Only the latest release of go-term-latex is supported with security updates.
Please report vulnerabilities privately — do not open a public issue.
Email us@floatpane.com with a description, steps to reproduce, potential impact, and optional suggested fix. We'll acknowledge within 48 hours and aim for a fix within 7 days.
pdflatex and latex are invoked without -shell-escape. This means the
compiled document cannot execute arbitrary shell commands via \write18 or
\immediate\write18.
Caution
Do not pass untrusted LaTeX to this library without sanitization. Even
without -shell-escape, TeX can read local files (\input, \include,
\openin) and exfiltrate their contents into the PDF if an attacker controls
the equation. Never render LaTeX from untrusted sources (user input, network
data) without first validating or restricting the document.
Of particular interest:
- Shell injection — any path where the equation string or a caller-supplied option is interpolated unsanitized into a shell command or file path, enabling command injection.

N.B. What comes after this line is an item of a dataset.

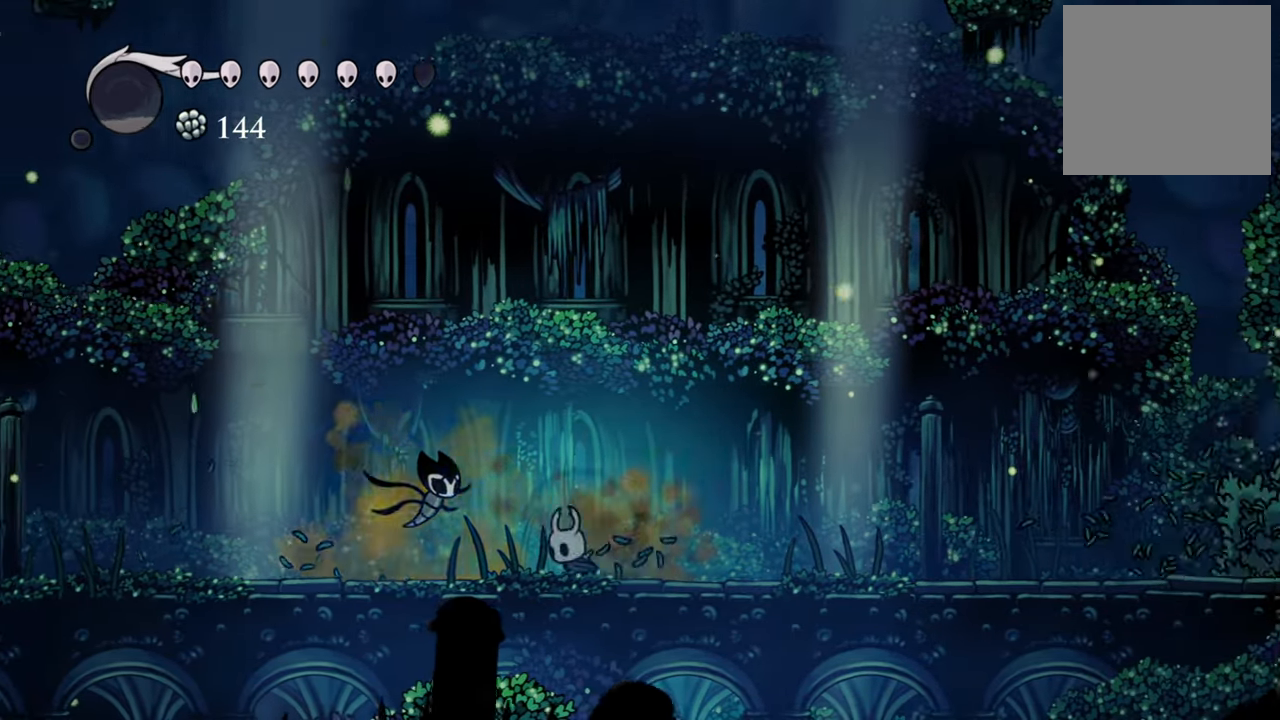
{"buttons": [], "events": [[160, "DPAD_LEFT", "up"]]}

- Path traversal — temp-file naming that allows an attacker-controlled equation to overwrite files outside the temp directory.
- TeX file read exfiltration — document templates that allow
\inputof arbitrary local files. - Panics on malformed input — equation strings that crash the library before the TeX backend is even invoked.
- Temp-dir cleanup failures — conditions where large temp files (malicious or accidental) are not cleaned up, causing disk exhaustion.
We ask for reasonable time to address issues before public disclosure. We will credit reporters in release notes unless you prefer to remain anonymous.